● Exercise inputs:
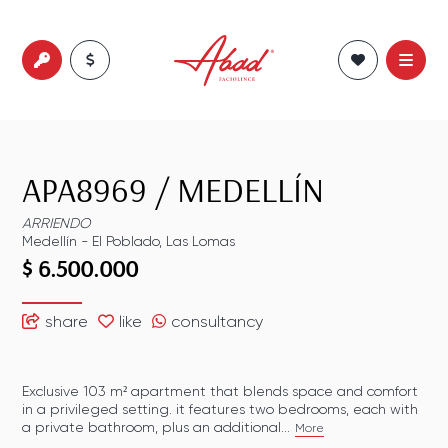
APA8969
/
MEDELLÍN
ARRIENDO
Medellín
-
El Poblado
,
Las Lomas
$ 6.500.000
share
like
consultancy
Exclusive 103 m² apartment that blends space and comfort
in a privileged setting. it features two bedrooms, each with
a private bathroom, plus an additional...
More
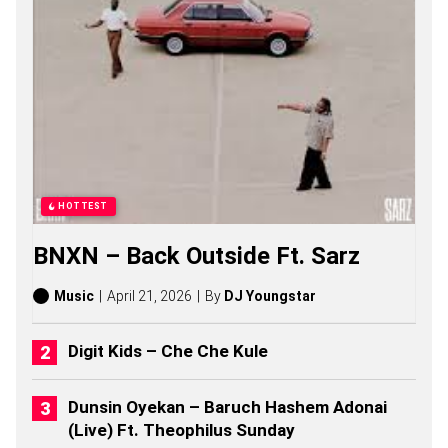
O
N
G
S
,
S
T
O
R
I
E
S
HOTTEST
,
A
BNXN – Back Outside Ft. Sarz
L
B
U
Music
April 21, 2026
By
DJ Youngstar
M
S
(
Digit Kids – Che Che Kule
2
0
2
Dunsin Oyekan – Baruch Hashem Adonai
6
(Live) Ft. Theophilus Sunday
)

● Your assignment: Every record above should come back exactly, but without its pictures.

● Response box:
APA8969
/
MEDELLÍN
ARRIENDO
Medellín
-
El Poblado
,
Las Lomas
$ 6.500.000
share
like
consultancy
Exclusive 103 m² apartment that blends space and comfort
in a privileged setting. it features two bedrooms, each with
a private bathroom, plus an additional...
More
O
N
G
S
,
S
T
O
R
I
E
S
HOTTEST
,
A
BNXN – Back Outside Ft. Sarz
L
B
U
Music
April 21, 2026
By
DJ Youngstar
M
S
(
Digit Kids – Che Che Kule
2
0
2
Dunsin Oyekan – Baruch Hashem Adonai
6
(Live) Ft. Theophilus Sunday
)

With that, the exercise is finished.